* [ASSIGNMENT]:
Every line in the data below that includes "strong" belongs in the answer, copied as it stands.

══ TASK DATA ══

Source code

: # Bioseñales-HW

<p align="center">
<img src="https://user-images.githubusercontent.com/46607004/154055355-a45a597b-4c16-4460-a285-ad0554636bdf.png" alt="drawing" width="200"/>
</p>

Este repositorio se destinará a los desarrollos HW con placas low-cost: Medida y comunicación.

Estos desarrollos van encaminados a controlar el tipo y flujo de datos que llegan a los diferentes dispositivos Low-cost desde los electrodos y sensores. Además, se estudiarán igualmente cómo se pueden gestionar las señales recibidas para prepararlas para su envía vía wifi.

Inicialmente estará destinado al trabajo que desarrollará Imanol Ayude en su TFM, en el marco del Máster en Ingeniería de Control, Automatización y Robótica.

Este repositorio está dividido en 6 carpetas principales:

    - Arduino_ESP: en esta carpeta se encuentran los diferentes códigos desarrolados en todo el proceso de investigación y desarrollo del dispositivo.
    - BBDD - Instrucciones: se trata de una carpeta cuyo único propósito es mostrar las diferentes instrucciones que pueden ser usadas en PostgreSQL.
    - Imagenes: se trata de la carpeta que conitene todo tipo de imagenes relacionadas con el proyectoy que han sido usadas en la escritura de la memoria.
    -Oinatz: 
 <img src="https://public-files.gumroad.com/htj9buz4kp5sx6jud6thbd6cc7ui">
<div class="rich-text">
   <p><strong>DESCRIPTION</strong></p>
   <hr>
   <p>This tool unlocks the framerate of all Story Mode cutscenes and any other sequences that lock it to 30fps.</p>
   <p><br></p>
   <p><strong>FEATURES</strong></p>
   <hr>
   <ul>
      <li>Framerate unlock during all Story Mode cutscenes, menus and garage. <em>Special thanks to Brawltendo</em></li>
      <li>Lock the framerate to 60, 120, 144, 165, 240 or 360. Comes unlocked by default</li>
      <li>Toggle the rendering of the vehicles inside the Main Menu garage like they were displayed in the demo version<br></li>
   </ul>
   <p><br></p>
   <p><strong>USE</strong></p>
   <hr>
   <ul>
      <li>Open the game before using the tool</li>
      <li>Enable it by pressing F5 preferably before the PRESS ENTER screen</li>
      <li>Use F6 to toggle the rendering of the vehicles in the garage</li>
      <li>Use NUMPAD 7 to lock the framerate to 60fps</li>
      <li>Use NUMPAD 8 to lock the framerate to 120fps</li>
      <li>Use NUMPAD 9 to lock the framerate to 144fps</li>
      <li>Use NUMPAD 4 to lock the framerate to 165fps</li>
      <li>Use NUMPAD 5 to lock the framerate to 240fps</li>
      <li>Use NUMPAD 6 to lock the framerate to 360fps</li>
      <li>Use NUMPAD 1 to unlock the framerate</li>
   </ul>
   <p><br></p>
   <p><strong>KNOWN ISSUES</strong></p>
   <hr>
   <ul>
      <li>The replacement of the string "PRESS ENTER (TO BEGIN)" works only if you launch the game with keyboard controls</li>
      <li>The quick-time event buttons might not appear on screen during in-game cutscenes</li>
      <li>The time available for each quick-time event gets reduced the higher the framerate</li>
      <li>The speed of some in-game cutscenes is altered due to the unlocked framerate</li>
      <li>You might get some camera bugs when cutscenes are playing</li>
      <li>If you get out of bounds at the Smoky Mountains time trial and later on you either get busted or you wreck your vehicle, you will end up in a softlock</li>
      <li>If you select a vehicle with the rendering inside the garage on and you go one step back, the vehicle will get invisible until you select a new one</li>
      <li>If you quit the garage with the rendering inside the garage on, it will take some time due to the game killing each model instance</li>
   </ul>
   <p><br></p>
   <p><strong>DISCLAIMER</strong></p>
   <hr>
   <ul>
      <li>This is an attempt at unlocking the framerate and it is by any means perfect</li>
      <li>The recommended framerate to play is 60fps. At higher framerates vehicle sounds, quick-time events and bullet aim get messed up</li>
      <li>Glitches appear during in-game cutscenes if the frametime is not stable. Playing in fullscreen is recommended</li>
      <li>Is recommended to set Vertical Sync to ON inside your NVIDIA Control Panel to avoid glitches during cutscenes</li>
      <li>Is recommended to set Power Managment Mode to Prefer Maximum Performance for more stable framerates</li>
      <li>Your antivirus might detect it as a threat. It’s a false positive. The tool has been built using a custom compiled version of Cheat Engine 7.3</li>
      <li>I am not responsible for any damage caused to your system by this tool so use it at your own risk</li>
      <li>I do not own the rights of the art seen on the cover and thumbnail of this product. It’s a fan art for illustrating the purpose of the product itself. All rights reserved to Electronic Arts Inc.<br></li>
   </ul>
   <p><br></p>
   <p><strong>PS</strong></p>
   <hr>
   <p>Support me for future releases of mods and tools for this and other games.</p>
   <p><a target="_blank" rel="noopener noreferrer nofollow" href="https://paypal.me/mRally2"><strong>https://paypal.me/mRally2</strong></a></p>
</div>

═══

* [SOLUTION FOR THIS PROBLEM]:
   <p><strong>DESCRIPTION</strong></p>
   <p><strong>FEATURES</strong></p>
   <p><strong>USE</strong></p>
   <p><strong>KNOWN ISSUES</strong></p>
   <p><strong>DISCLAIMER</strong></p>
   <p><strong>PS</strong></p>
   <p><a target="_blank" rel="noopener noreferrer nofollow" href="https://paypal.me/mRally2"><strong>https://paypal.me/mRally2</strong></a></p>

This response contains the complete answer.